The onetime haunting ground of Bret Harte gave us, of course, the San Francisco Renaissance and City Lights Bookstore—the first American publisher of Allen Ginsberg's "Howl" and center of the subsequent 1957 obscenity trial. If one looks hard enough in North Beach, one can even find Lawrence Ferlinghetti Way; poetry has become part of the city's literal map as well as its literary one. San Francisco State University is home to The Poetry Center & American Poetry Archives, an amazing storehouse of audio recordings of poets reading their work.

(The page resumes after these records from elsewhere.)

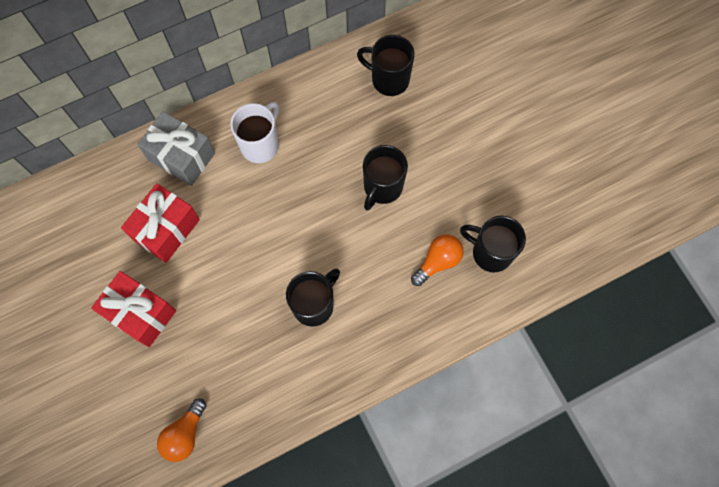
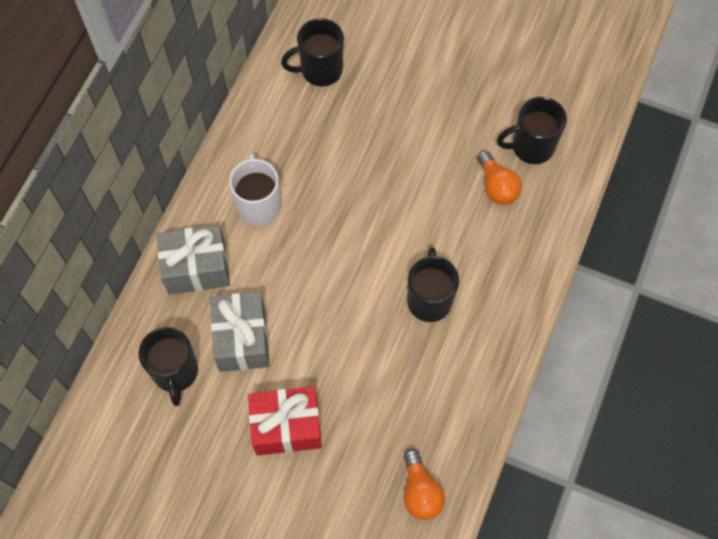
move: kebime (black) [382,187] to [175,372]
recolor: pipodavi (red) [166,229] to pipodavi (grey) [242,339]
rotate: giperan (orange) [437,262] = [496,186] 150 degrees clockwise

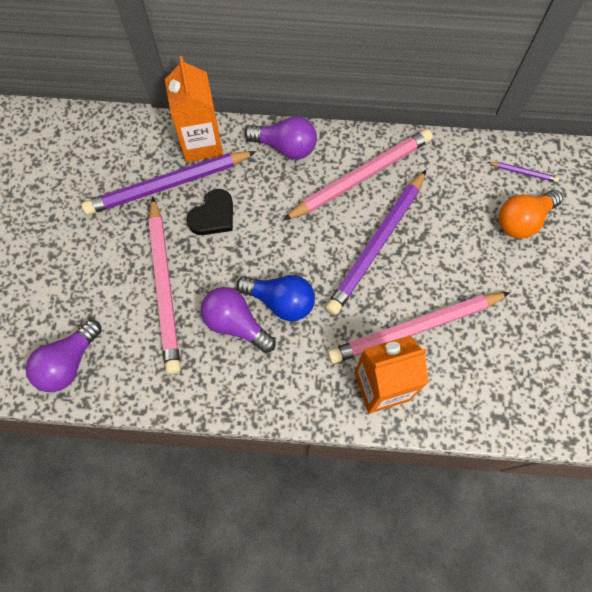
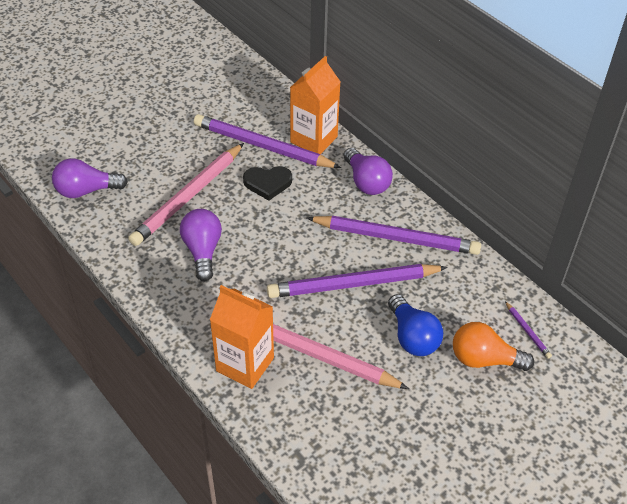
move: giperan (blue) [280,301] to [412,337]
recolor: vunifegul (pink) [361,177] to vunifegul (purple) [396,238]

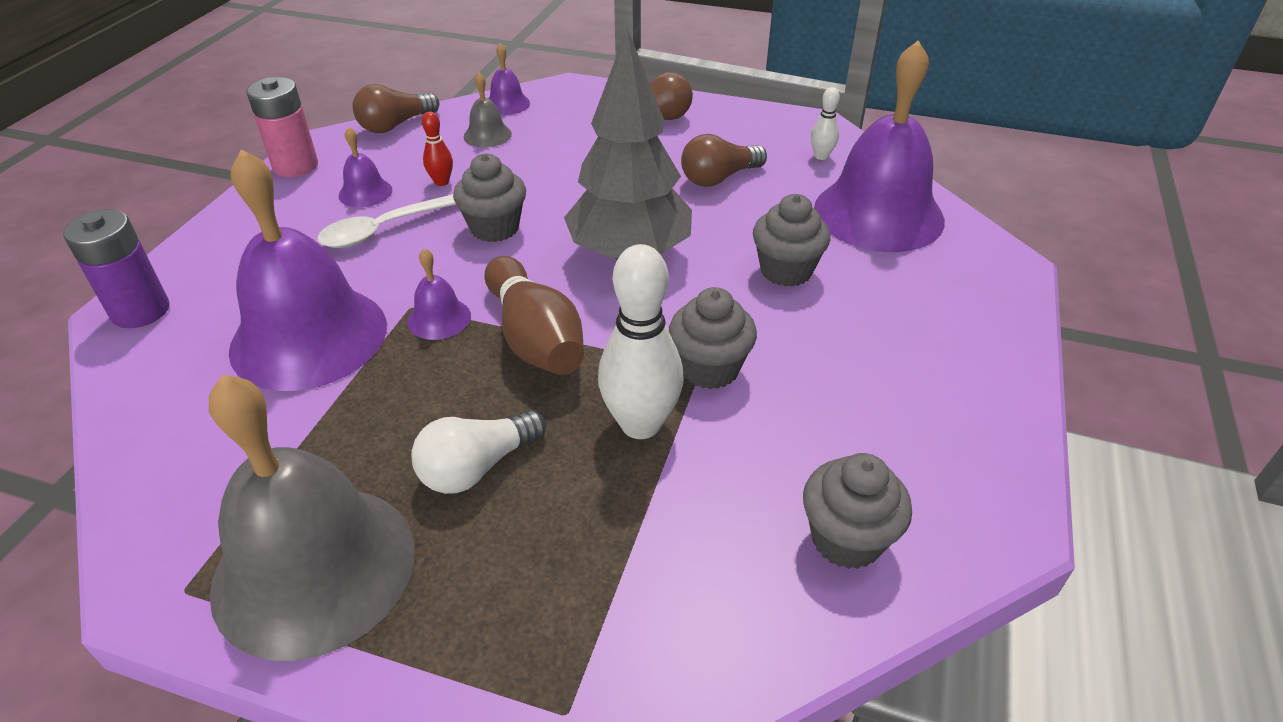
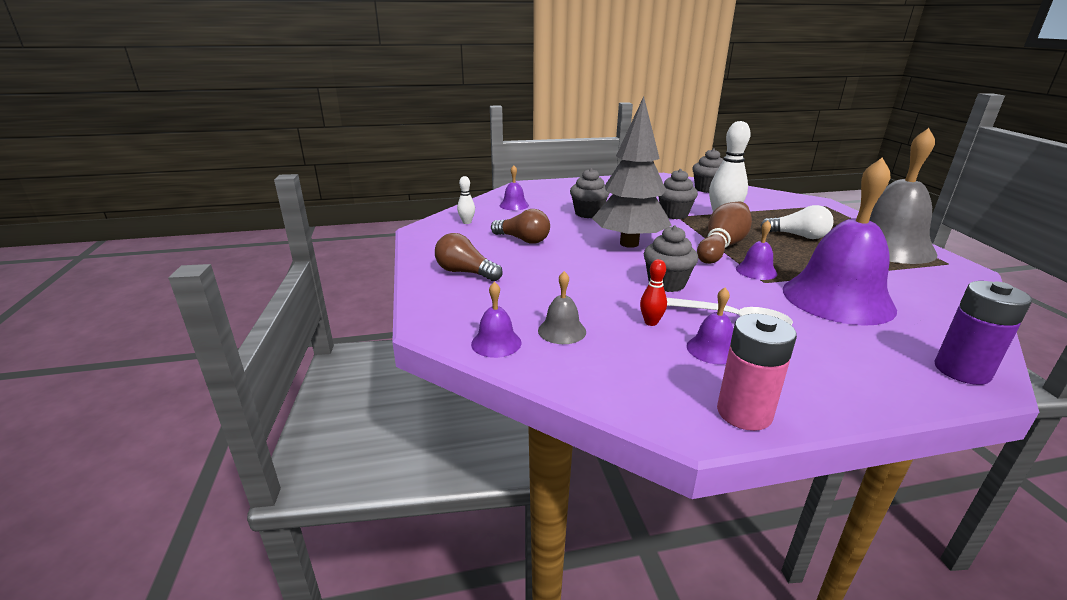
delete: giperan (brown) [395,125]
resize: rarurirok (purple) [878,214] = [514,205] x0.42

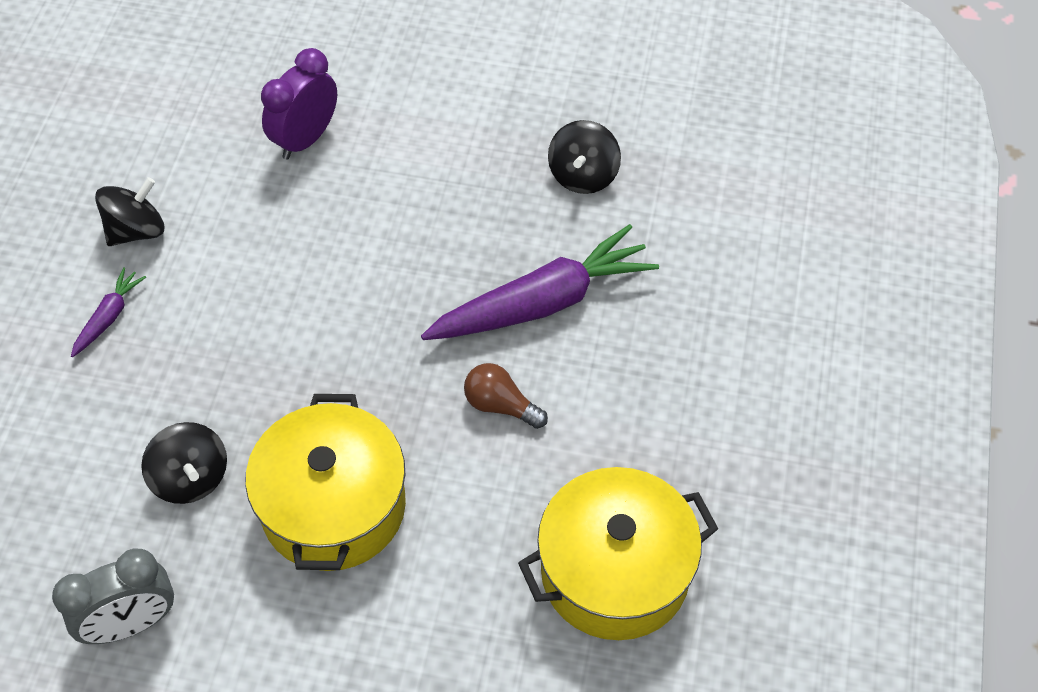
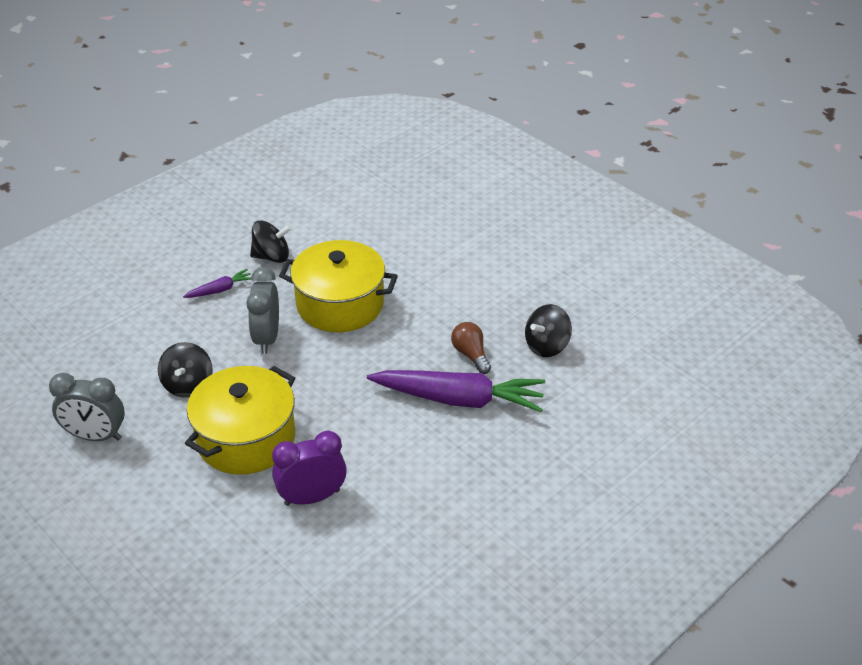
insert: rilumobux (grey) [267,338]
move: rilumobux (purple) [306,139] to [312,497]; giperan (brown) [500,405] to [471,355]; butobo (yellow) [615,572] to [340,304]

And the Mission District includes 826 Valencia, a rockin' pirate-supply store and after-school literacy tutoring center which offers—so a flier I picked up explains—a "Poetry Class for Teens." Open to 18 students, the class will be taught this March by Meghan Adler and Emilie Coulson. It carries the following description:

"Do you find yourself comparing the rain to a harmonica, your heart to your breakfast or some other unlikely noun? Do you scribble song lyrics in your science notebook? WARNING: you may be a poet. Join us to learn about new forms, practice old ones, and carve out a little time for poetry. Share your favorite poets and test-drive their best techniques. Bring those words you've been hiding in a diary out into the open! We will create our own literary journal/chapbook and have a poetry reading (berets are optional)."

If poetry is in San Francisco's history and bookstores and literacy programs, not to mention on its audiotapes and maps, it's also embedded in its sidewalks. The language around many storm drains not only reminds city dwellers to (re)consider what they toss into the sewers but does so in rhyme: "Only Rain / Down the Drain."

At risk of sounding too much like a homebody, "Poetry & Popular Culture" found itself overwhelmed by poetry within the hotel room as well. We flipped on the tv to watch Adrienne Shelly's 2007 film Waitress (starring Keri Russell) and encountered a character who composes spontaneous poetry in his wooing of one of the main character's best friends. We then flipped the channel to MTV, where the dating reality show Next is narrated in rhyme. We flipped the channel again—can you tell we don't have cable tv in the "Poetry & Popular Culture" office?—where Puffs Plus tissues were being pitched in rhyme; not to be outdone, a longer infomercial for Snuggies (the blanket with sleeves!) incorporated rhyme and was composed in a loose but indisputable four-beat iambic line.

In short, no matter where we went or where we looked in the city by the bay, poetry had not only gotten there first but was waiting for us. Which is exactly how we like it.